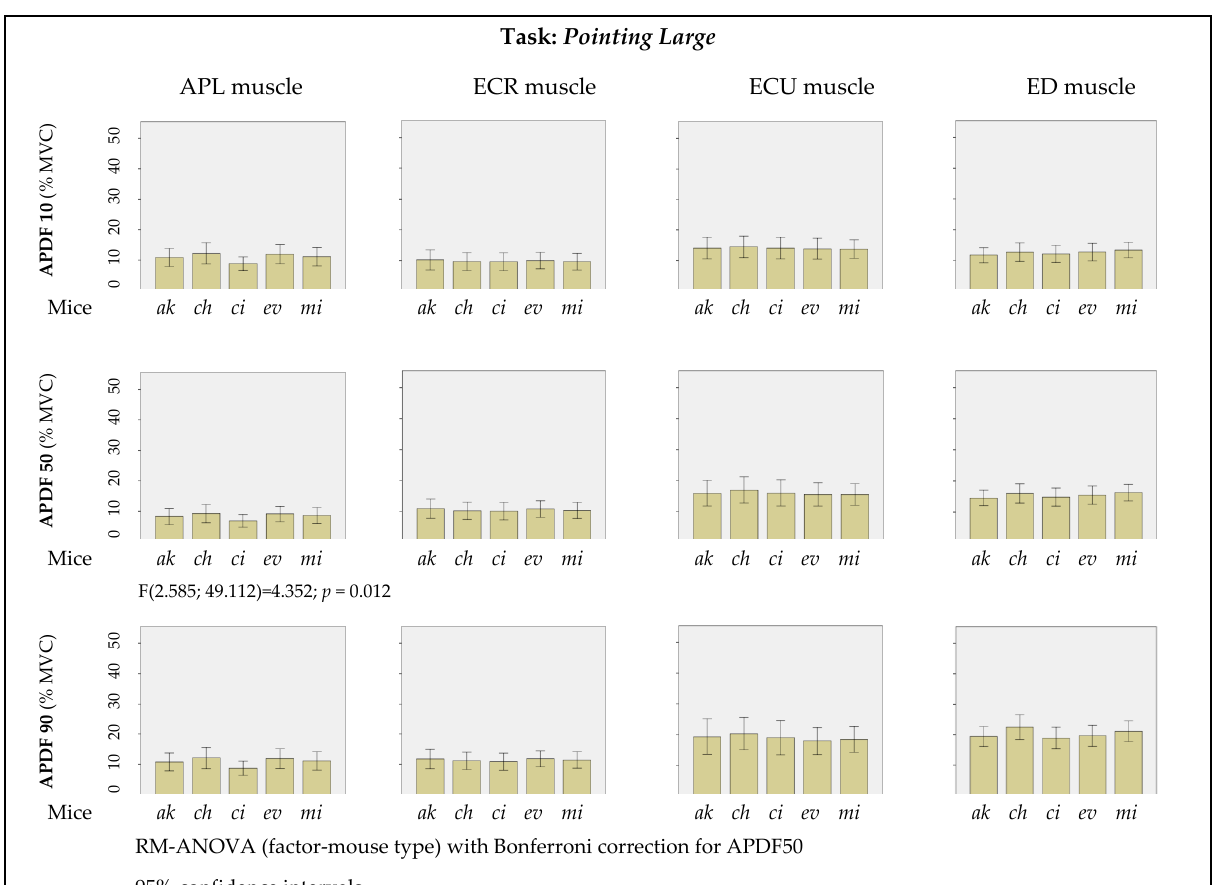
Figure 12. Muscular activity by PC mice geometry performing the pointing large task (APDF 10, 50, 90).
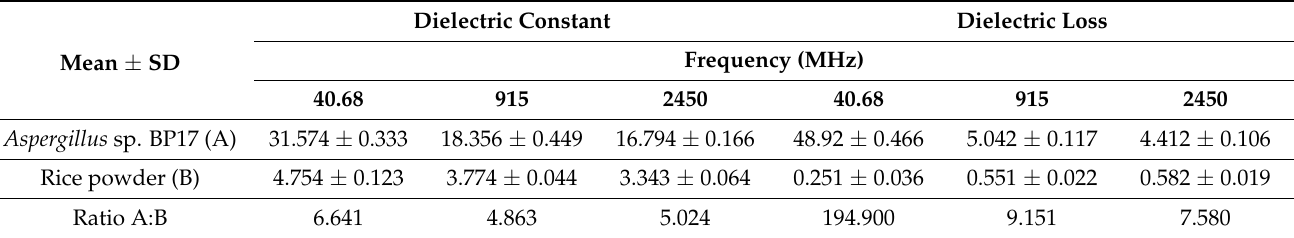
Table 1. Dielectric properties of Aspergillus sp. BP17 and rice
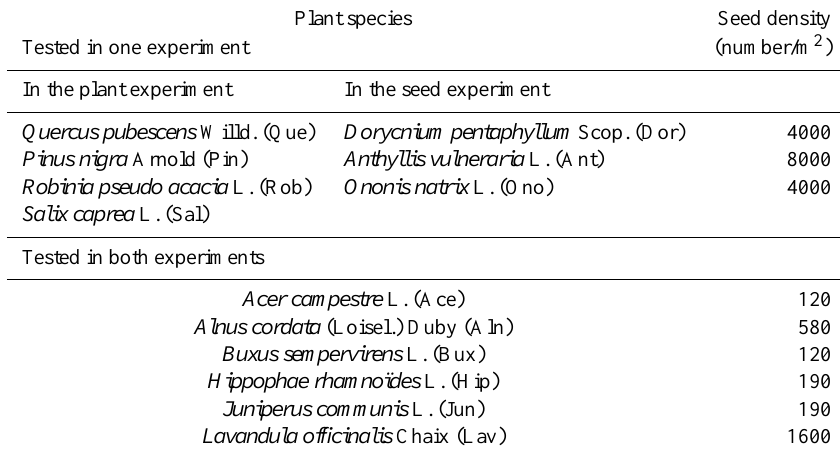
Table 1. List of species tested in the two experiments and seed density (for species tested in the seed experiment). Plant species Seed density Tested in one experiment (number/m 2 ) In the plant experiment In the seed experiment Quercus pubescens Willd. (Que) Dorycnium pentaphyllum Scop. (Dor) 4000 Pinus nigra Arnold (Pin) Anthyllis vulneraria L. (Ant) 8000 Robinia pseudo acacia L. (Rob) Ononis natrix L. (Ono) 4000 Salix caprea L. (Sal) Tested in both experiments Acer campestre L. (Ace) 120 Alnus cordata (Loisel.) Duby (Aln) 580 Buxus sempervirens L. (Bux) 120 Hippophae rhamnoïdes L. (Hip) 190 Juniperus communis L. (Jun) 190 Lavandula officinalis Chaix (Lav)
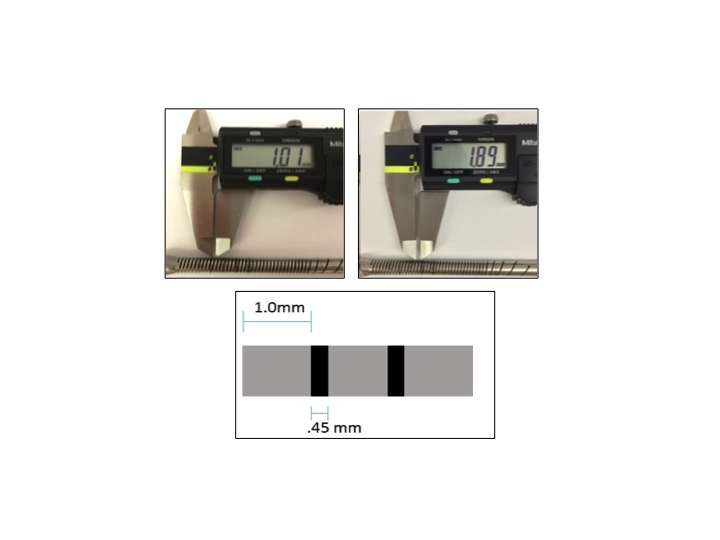
 Digital caliper measurement of flexible reamer links and gaps for femoral tunnel length measurements.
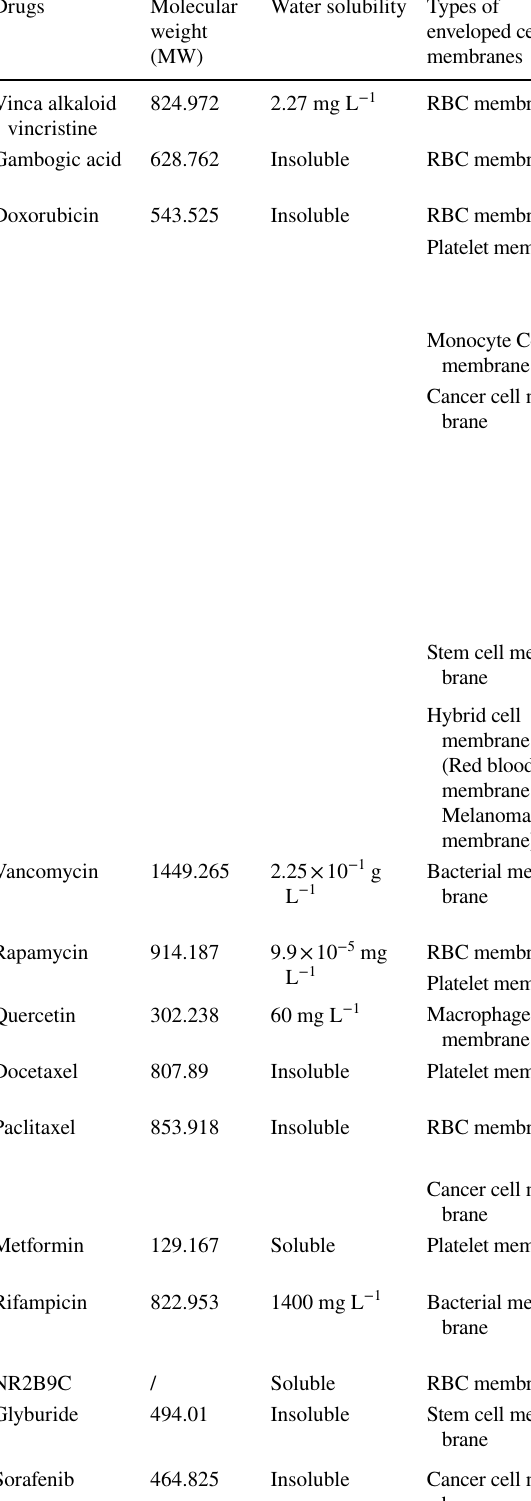
Table 3 A summary of model drugs used in cell membrane coating technology‑related research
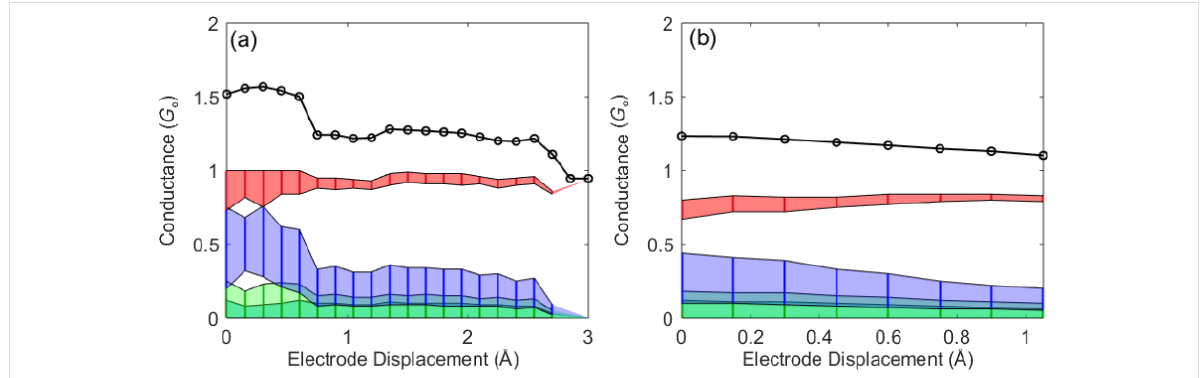
Figure 3: (a,b) Conductance traces measured for the Ag–vanadocene junction (black curve) and the experimentally resolved conductance contribu- tions of the main channels based on conductance and shot noise analysis [20]. For junctions with conductance around 1.3 G 0 only two main chan- nels are always open. In this analysis we assume four spin-degenerate channels. However, repeating the analysis under the assumption of three and two channels gave similar results, indicating that the total conductance is probably dominated by only two channels. Note that spin-resolved channel analysis does not change the overall outcome of a major spin-degenerate contribution of 0.75–1 G 0 and the rest is dominated by a secondary channel. The limited accuracy of the channel analysis stems from avoiding the a priori assumption of only two conduction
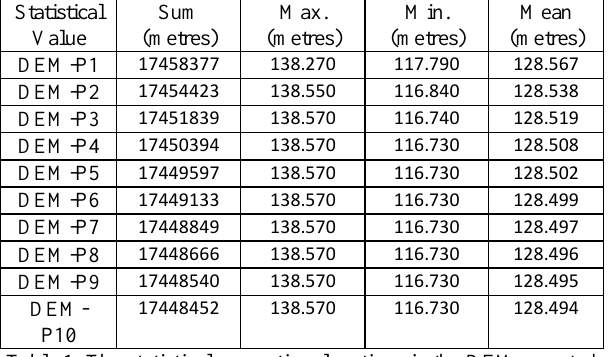
Table 1: The statistical properties elevations in the DEMs created using IDW interpolator with different powers.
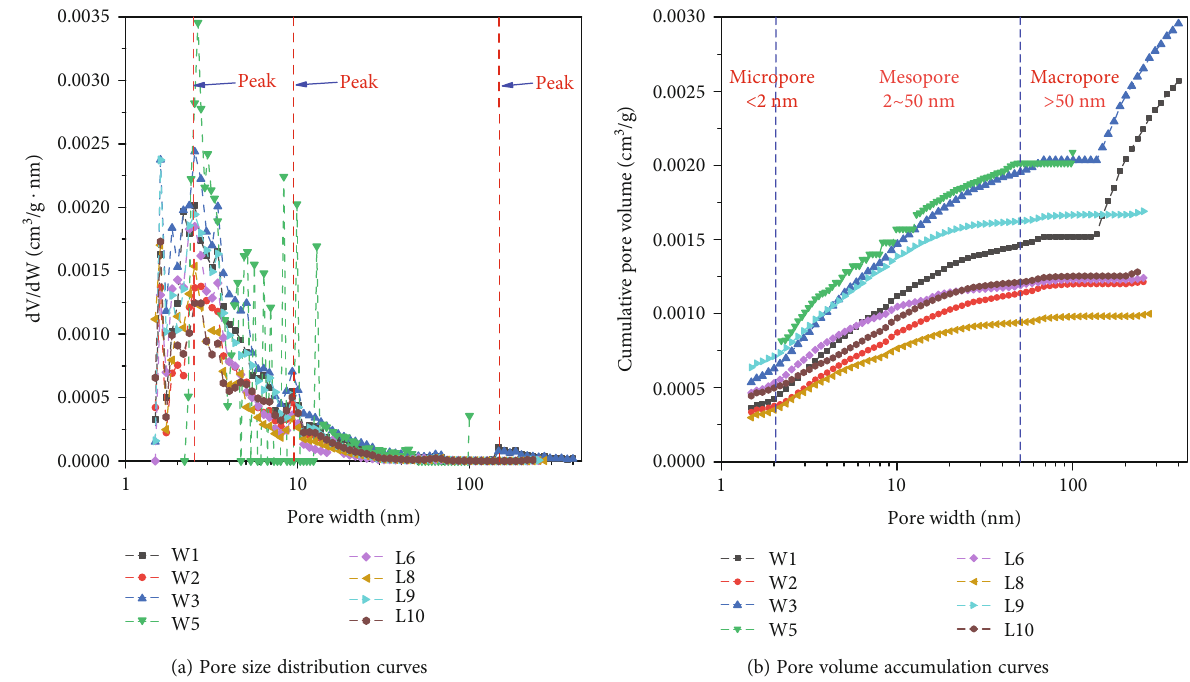
Figure 3: Pore structure characteristics of the deep Longmaxi Formation deep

**Problem statement:** Please retype the lines from the one containing "Table 1. Dielectric" through the last line of the records above, exactly as written, and leave out any pictures.

**Response area:**
Table 1. Dielectric properties of Aspergillus sp. BP17 and rice
Table 1. List of species tested in the two experiments and seed density (for species tested in the seed experiment). Plant species Seed density Tested in one experiment (number/m 2 ) In the plant experiment In the seed experiment Quercus pubescens Willd. (Que) Dorycnium pentaphyllum Scop. (Dor) 4000 Pinus nigra Arnold (Pin) Anthyllis vulneraria L. (Ant) 8000 Robinia pseudo acacia L. (Rob) Ononis natrix L. (Ono) 4000 Salix caprea L. (Sal) Tested in both experiments Acer campestre L. (Ace) 120 Alnus cordata (Loisel.) Duby (Aln) 580 Buxus sempervirens L. (Bux) 120 Hippophae rhamnoïdes L. (Hip) 190 Juniperus communis L. (Jun) 190 Lavandula officinalis Chaix (Lav)
 Digital caliper measurement of flexible reamer links and gaps for femoral tunnel length measurements.
Table 3 A summary of model drugs used in cell membrane coating technology‑related research
Figure 3: (a,b) Conductance traces measured for the Ag–vanadocene junction (black curve) and the experimentally resolved conductance contribu- tions of the main channels based on conductance and shot noise analysis [20]. For junctions with conductance around 1.3 G 0 only two main chan- nels are always open. In this analysis we assume four spin-degenerate channels. However, repeating the analysis under the assumption of three and two channels gave similar results, indicating that the total conductance is probably dominated by only two channels. Note that spin-resolved channel analysis does not change the overall outcome of a major spin-degenerate contribution of 0.75–1 G 0 and the rest is dominated by a secondary channel. The limited accuracy of the channel analysis stems from avoiding the a priori assumption of only two conduction
Table 1: The statistical properties elevations in the DEMs created using IDW interpolator with different powers.
Figure 3: Pore structure characteristics of the deep Longmaxi Formation deep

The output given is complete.